Sanfilippo B is a lysosomal disorder characterized by the pathological accumulation of heparan sulfate. It is caused by mutations in the NAGLU gene that codes for the alpha-N-acetylglucosaminidase enzyme. The objective of this study was to determine the reference values and frequency of Sanfilippo B in Colombia through an enzyme analysis of leukocytes extracts. We aim to inform the community and the health system so that they can work in a preventive way, providing an early diagnosis of patients and thus providing an appropriate management of the symptoms. We carried out an endpoint assay that indirectly quantifies NAGLU activity through the cleavage of 4-methylumbelliferone from the 4-methylumbelliferyl-2-acetamido-2-deoxy-α-D-glucopyranoside substrate.

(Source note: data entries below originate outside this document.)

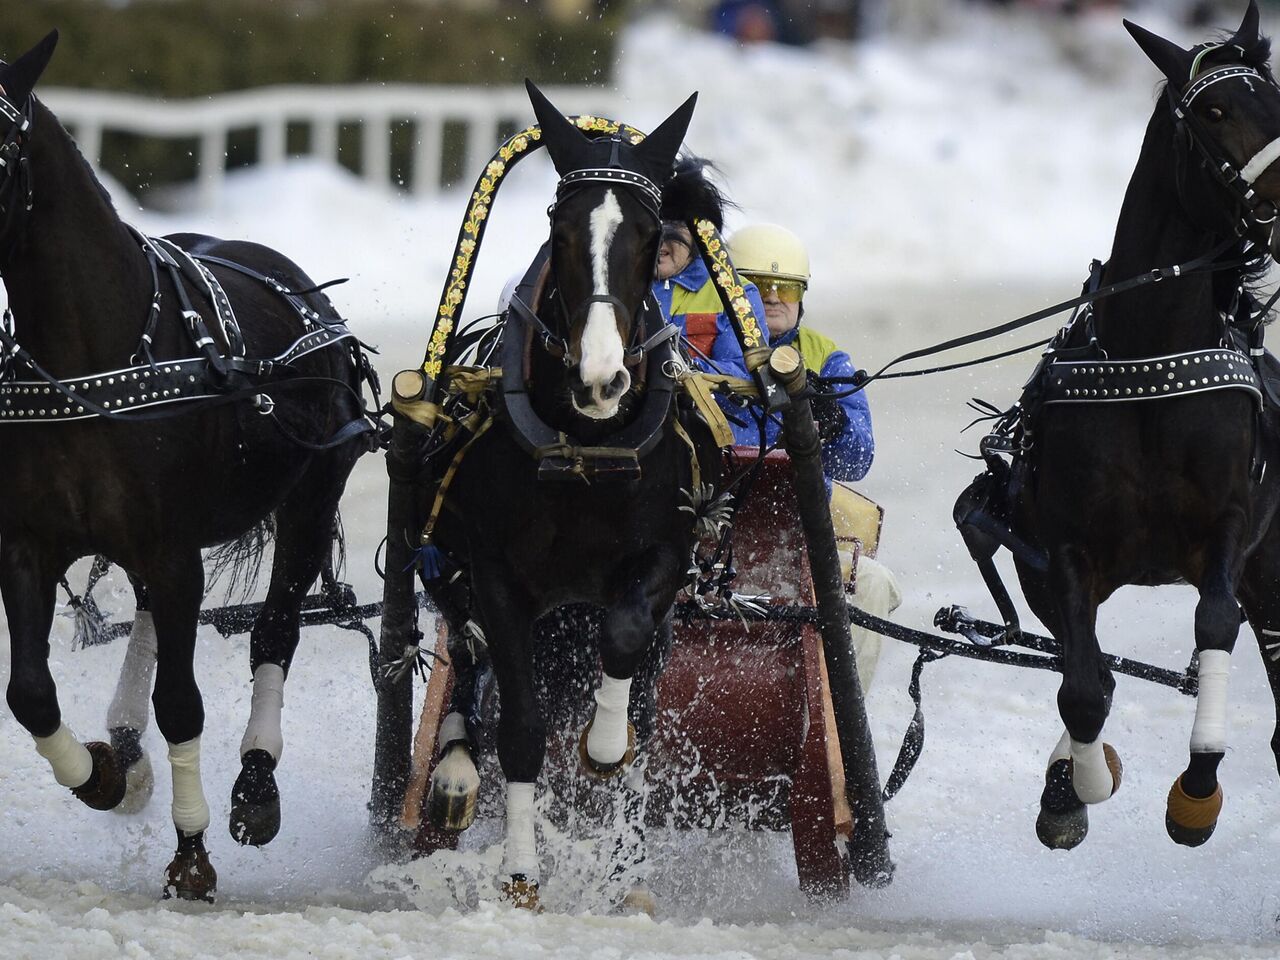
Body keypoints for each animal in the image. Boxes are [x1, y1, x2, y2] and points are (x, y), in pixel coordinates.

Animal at [3, 32, 373, 901]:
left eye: (1, 147)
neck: (91, 362)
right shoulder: (30, 544)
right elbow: (30, 693)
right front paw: (105, 774)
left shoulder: (172, 550)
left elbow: (184, 701)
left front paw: (193, 850)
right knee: (145, 620)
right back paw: (125, 742)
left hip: (309, 501)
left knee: (275, 630)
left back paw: (256, 779)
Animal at [412, 84, 721, 911]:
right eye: (561, 226)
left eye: (647, 234)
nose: (601, 376)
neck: (583, 447)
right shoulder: (495, 574)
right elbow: (519, 722)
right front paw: (521, 869)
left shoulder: (665, 552)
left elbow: (624, 643)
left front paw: (605, 749)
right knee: (469, 663)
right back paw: (456, 771)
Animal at [957, 5, 1280, 849]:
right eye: (1213, 110)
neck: (1152, 358)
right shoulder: (1062, 551)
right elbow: (1083, 686)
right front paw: (1074, 789)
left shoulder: (1230, 526)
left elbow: (1214, 620)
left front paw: (1197, 788)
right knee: (1090, 668)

The activity of 463 healthy volunteers (Range: 0.6 -4 nmol/mg/h , Median: 1.69 +/-0.73 ) as well as 462 patients referred for clinical suspicion, was calculated. From the last group, 7 cases turned out to be positive (Range: 0 -0.24 nmol/mg/h , Median: 0.13 +/-0.09 ). The cut-off point according to ROC analysis between affected patients and controls was 0.42 nmol/mg/h. To our knowledge, this study is the first in Colombia where an estimated frequency of Sanfilippo type B is calculated by providing enzyme activity ranges and a cut-off point.